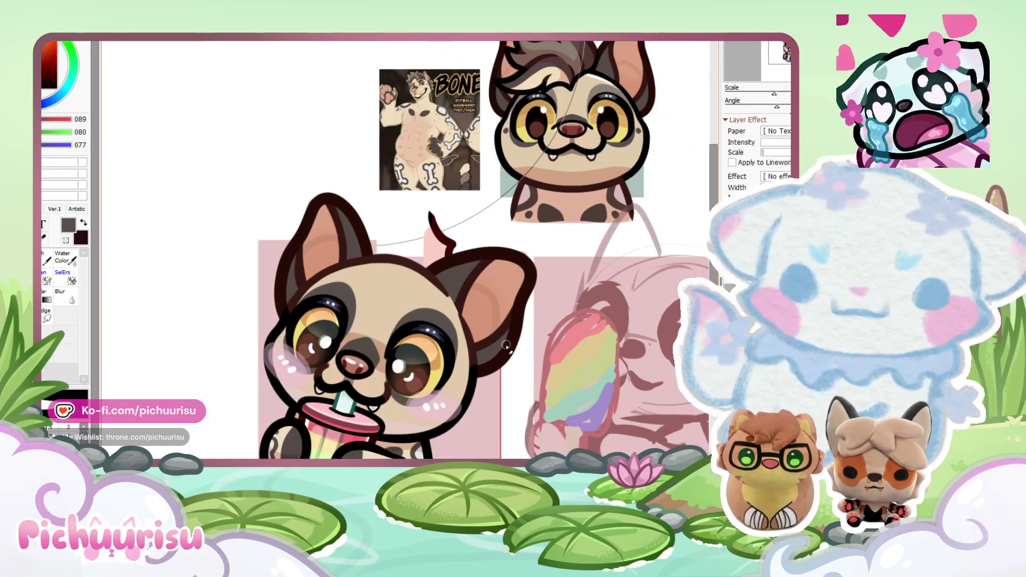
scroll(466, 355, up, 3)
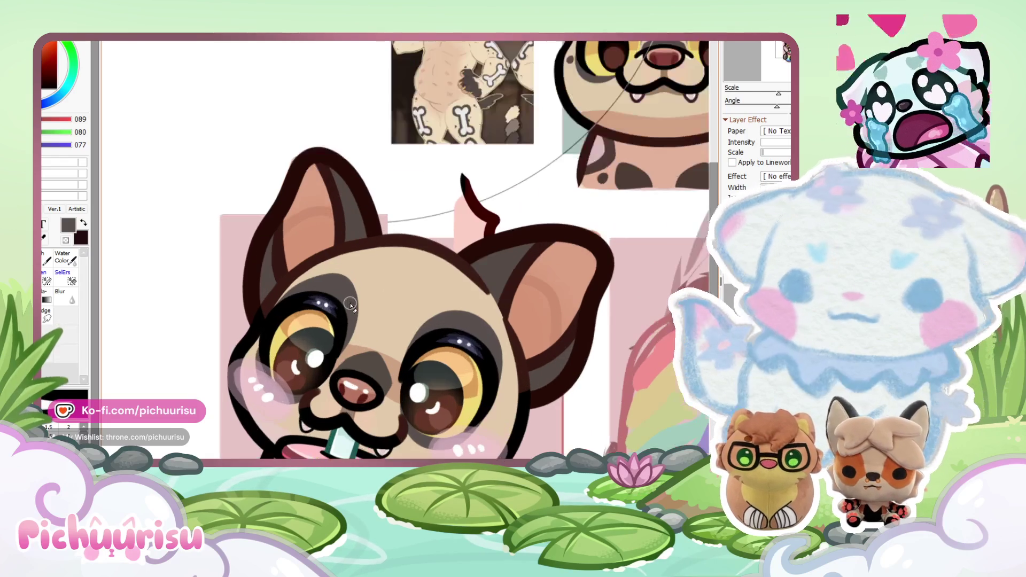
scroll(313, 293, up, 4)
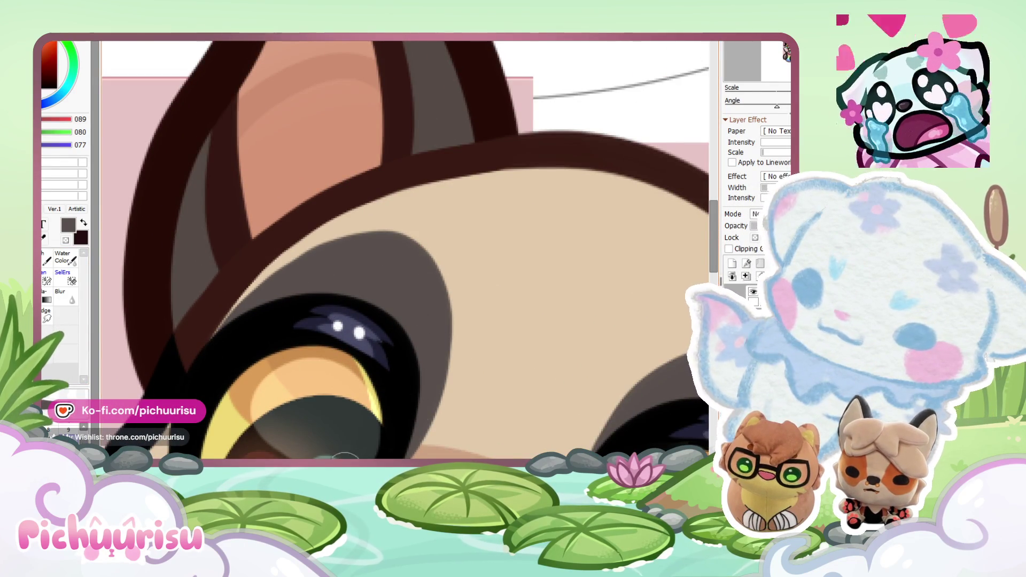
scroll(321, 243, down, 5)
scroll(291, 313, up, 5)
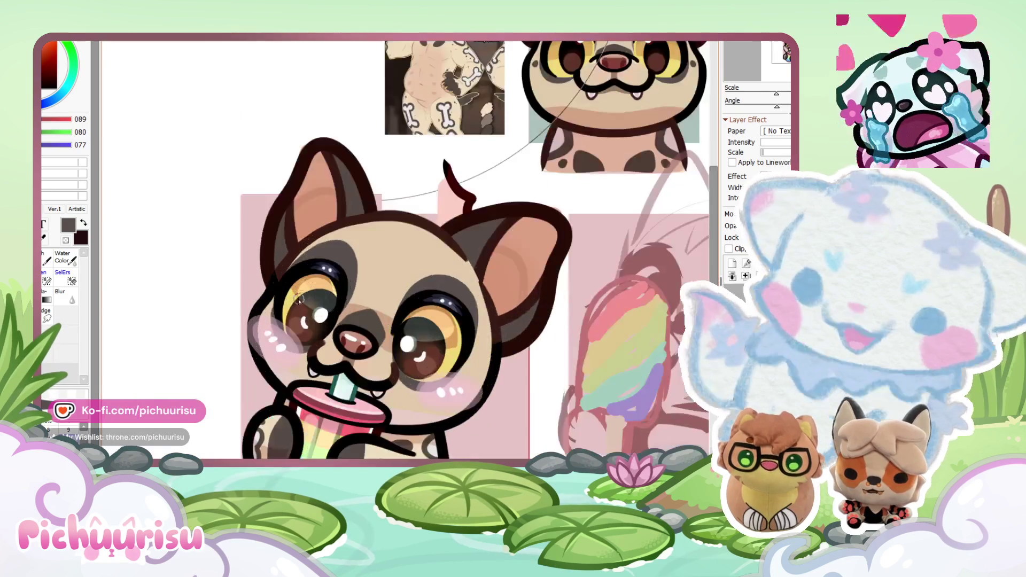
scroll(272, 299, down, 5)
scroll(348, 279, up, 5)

**PROBLEM:** A faithful, word-for-word copy of the records above, pictures left out, is the answer.

**RESULT:**
scroll(466, 355, up, 3)
scroll(313, 293, up, 4)
scroll(321, 243, down, 5)
scroll(291, 313, up, 5)
scroll(272, 299, down, 5)
scroll(348, 279, up, 5)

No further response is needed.